Pour que le monde retrouve un sens, donc, pour que la vie de B. soit plus qu’un accident vide de tout, il faut résoudre l’énigme Auschwitz. Mais Auschwitz ne s’explique pas. Auschwitz, même pour ceux qui l’ont connu et y ont survécu, même pour ceux qui y sont morts, est incompréhensible. Or, B. est Auschwitz. Et dès lors, B., l’enfant d’Auschwitz, B., comme la première lettre du tatouage qui recouvre sa cuisse, B., l’accident dans la chaîne industrielle, est confronté à la vacuité irrémédiable de son existence.
Pour B., le Mal est le principe de la vie. Ce n’est pourtant pas, semble-t-il, un mal intelligent, un Docteur Mabuse. C’est un Mal biblique, le Mal du néant et du chaos, qui porte la majuscule et se présente comme l’antéchrist, puisque le Bien ne peut se faire, selon B., qu’au prix du sacrifice du bienfaiteur. C’est donc bien une anti-énergie qui anime B., quelque chose de profondément nihiliste et autodestructeur, à l’image de son œuvre qui ne peut trouver son avènement que dans les flammes. A l’image aussi de sa vie qu’il s’est évertué à détruire au prix d’une souffrance immense, avec cruauté, là encore comme on mènerait un rituel sacrificiel, pour enfin tenter de tuer ce Mal qui régit tout et auquel on a laissé libre cours. Ce mal que B. porte profondément en lui et dont il est quelque part l’incarnation.

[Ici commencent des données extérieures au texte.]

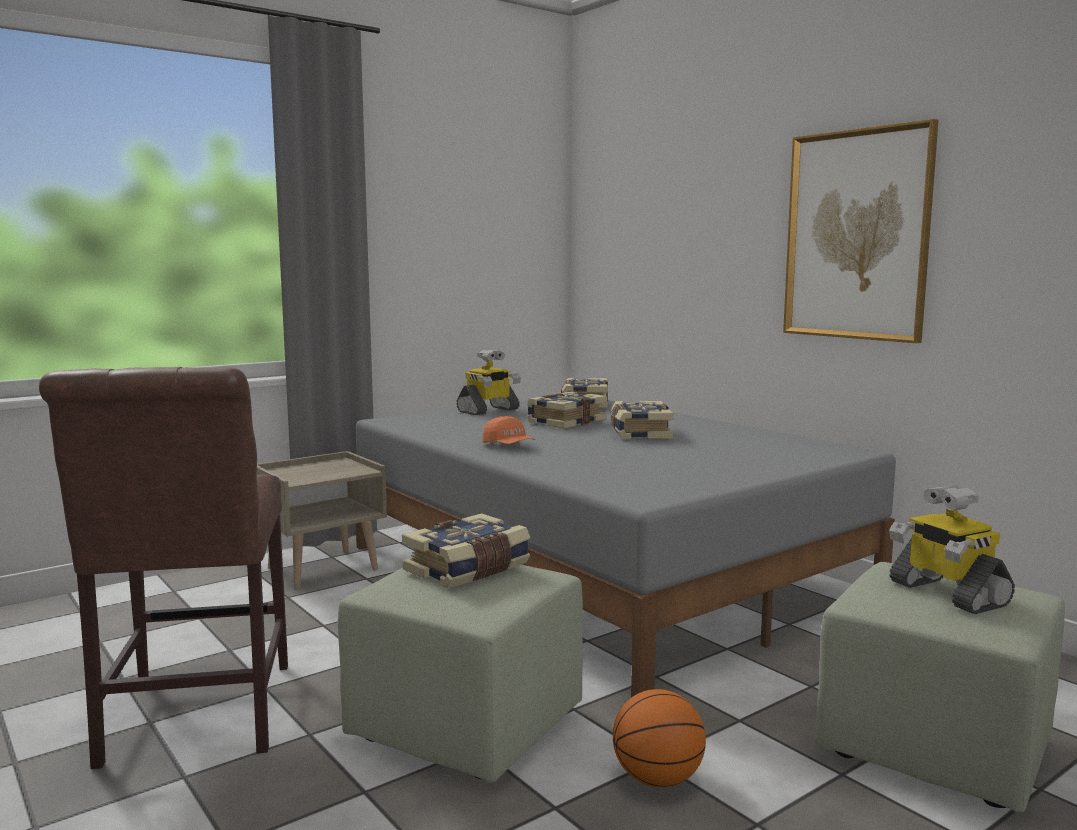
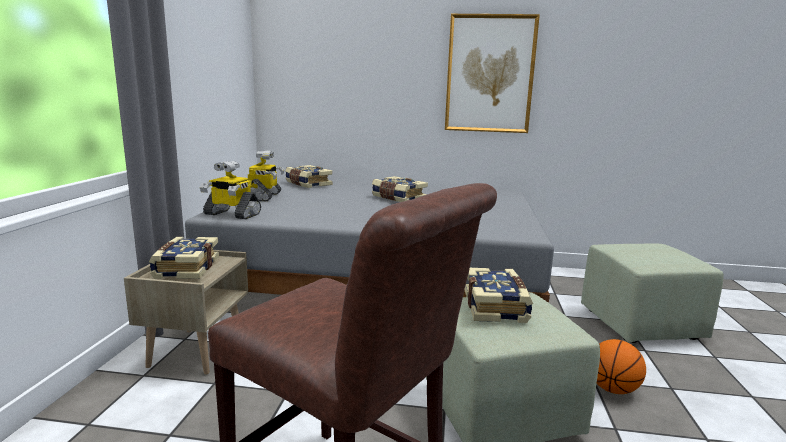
camera: 45 degrees left, 5 degrees up
(508, 446) = (361, 219): orange cap -> none
(565, 422) = (337, 197): book -> book (185, 268)
(946, 593) = (653, 252): toy robot -> toy robot (231, 214)

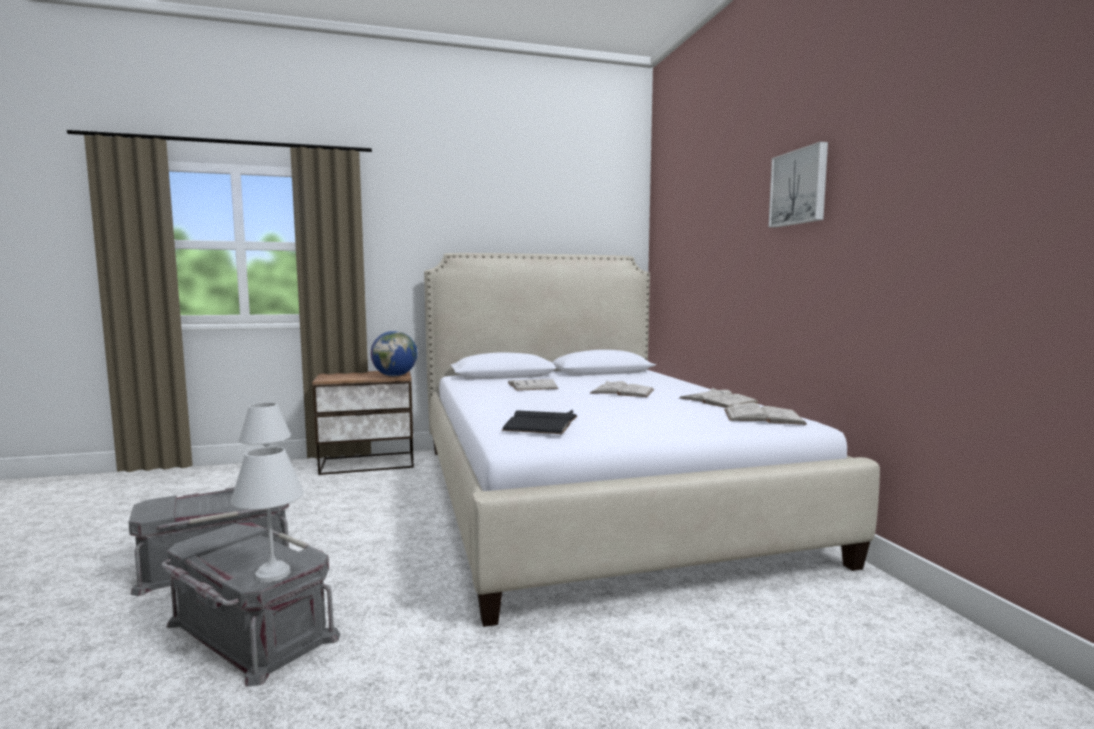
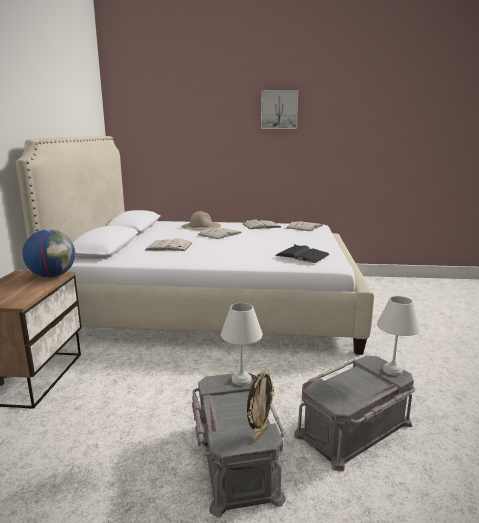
camera: 70 degrees left, 10 degrees up
(157, 512) = (259, 434): none -> picture frame
(657, 383) = (201, 226): none -> beige hat

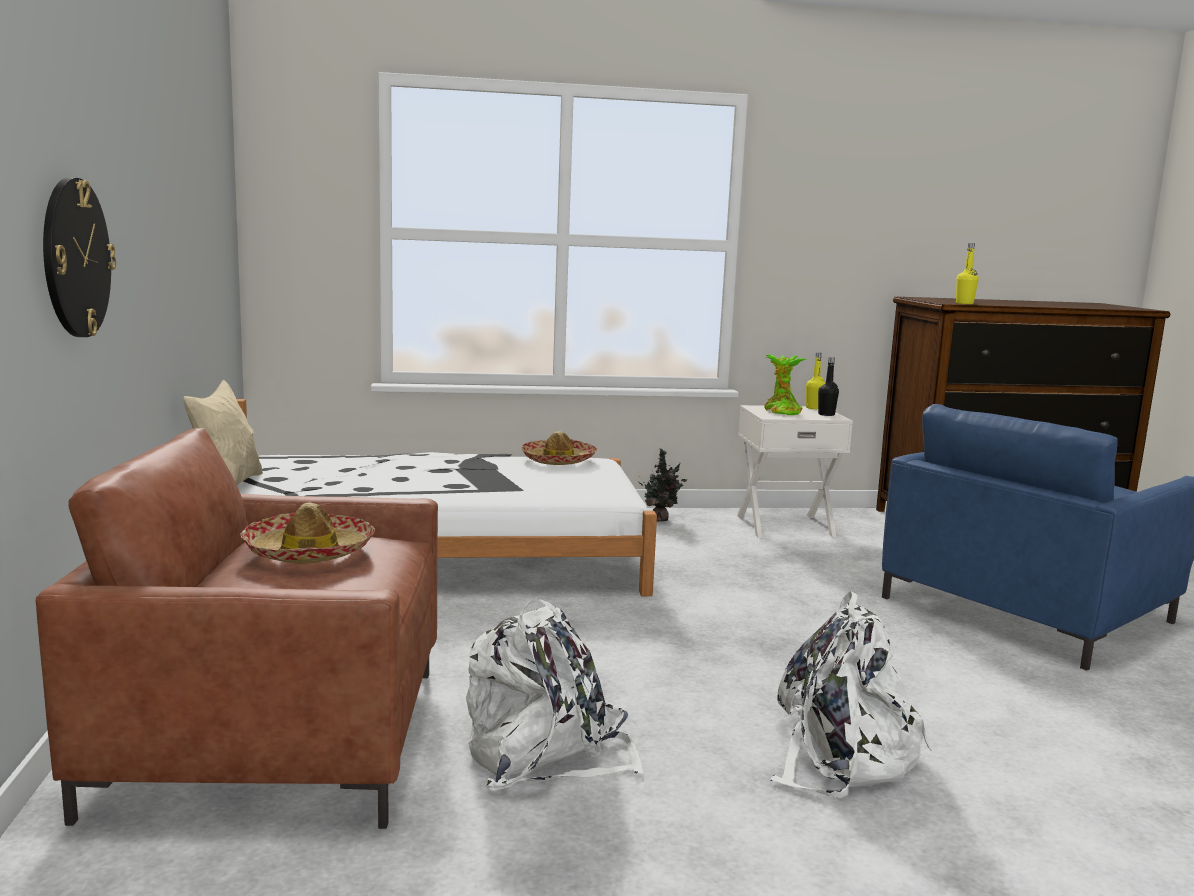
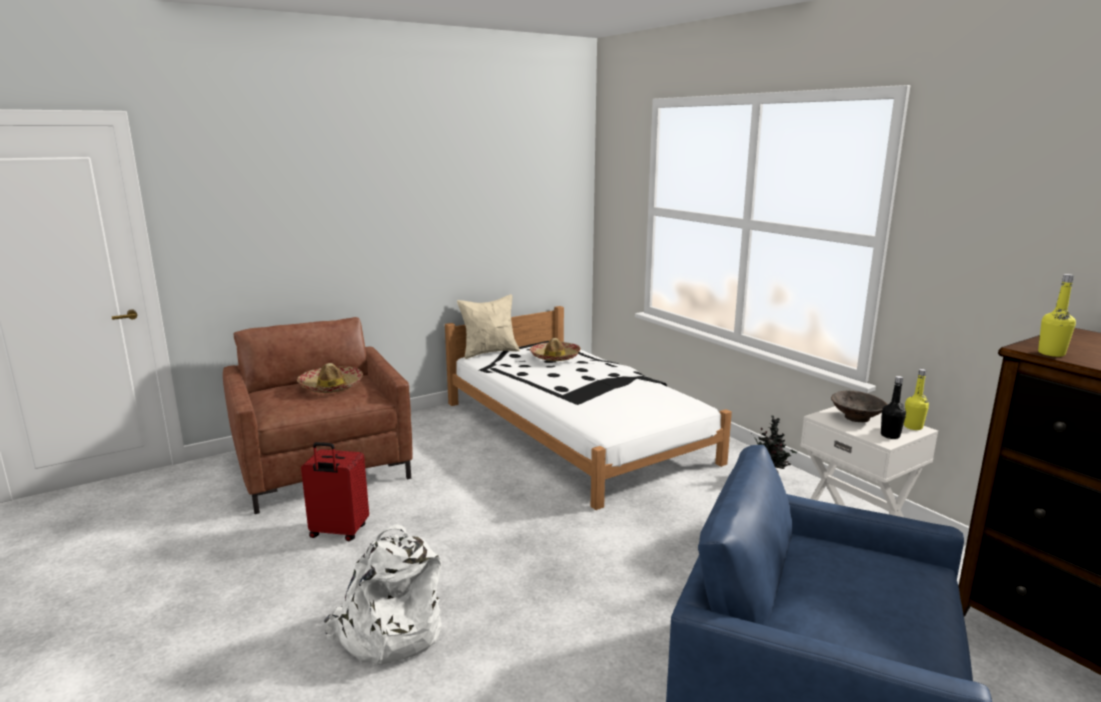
camera: 65 degrees right, 5 degrees up
(75, 258) = (324, 233): wall clock -> none
(546, 755) = (338, 532): white backpack -> red suitcase
(558, 460) = (670, 396): hat -> hat (555, 357)
(781, 412) = (856, 418): potted plant -> brown bowl

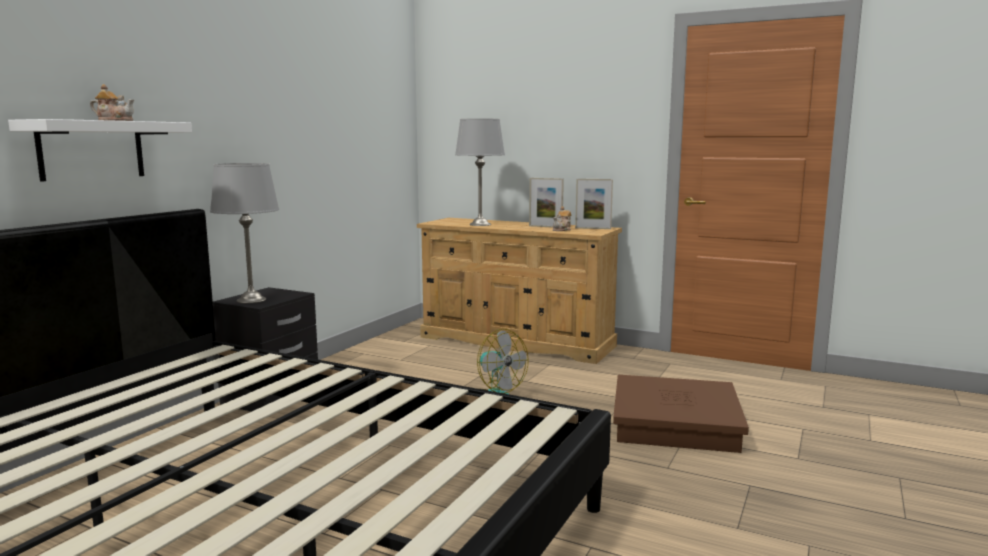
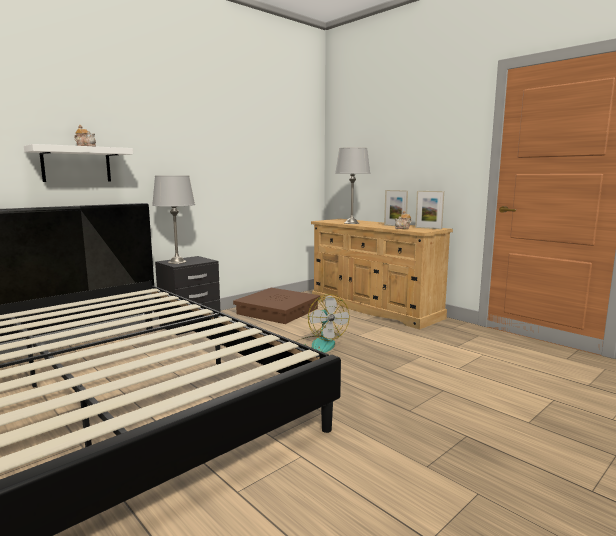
camera: 20 degrees right, 0 degrees up
(675, 423) = (444, 379): brown storage box -> brown storage box (277, 311)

L’action du livre se déroule entre 1990 et 1999. Après que le bloc de l’Est est tombé comme le dernier bastion d’une armée maléfique et alors qu’un nouveau siècle s’annonce. On peut donc penser que c’est avant tout ce terrible vingtième siècle que Kertesz liquide à travers les cent vingt pages très denses de son roman et qu’il ose un regard optimiste vers le futur. Les précédentes critiques ont pointé l’intelligence de l’auteur : elle est indéniable. J’aimerais quant à moi insister sur la sensibilité de l’œuvre qui a du demander à l’auteur un immense travail d’introspection. C’est cette intelligence de l’émotion que j’ai trouvée en tout point remarquable, notamment dans la seconde moitié du livre où elle affleure le plus. Il y a quelque chose de formidable dans la façon dont Kertesz traite d’un thème si sombre. Comme un cadeau à l’humanité.
Génial et profond, mais accessible
Critique de Poisson-Chat (, Inscrit le 12 février 2011, 52 ans) - 12 février 2011
Kertesz n'a pas volé son prix Nobel. Il est, sans conteste, l'un des écrivains contemporains majeurs (je ne veux pas dire : l'un des bons, mais l'un de ceux que l'histoire devrait retenir, et dont la lecture demeurera pertinente d'ici un siècle). Et il rappelle que l'intelligence est un plaisir. Bref : chef d'oeuvre. Peut-être même le plus grand (par le talent) livre que j'ai jamais lu.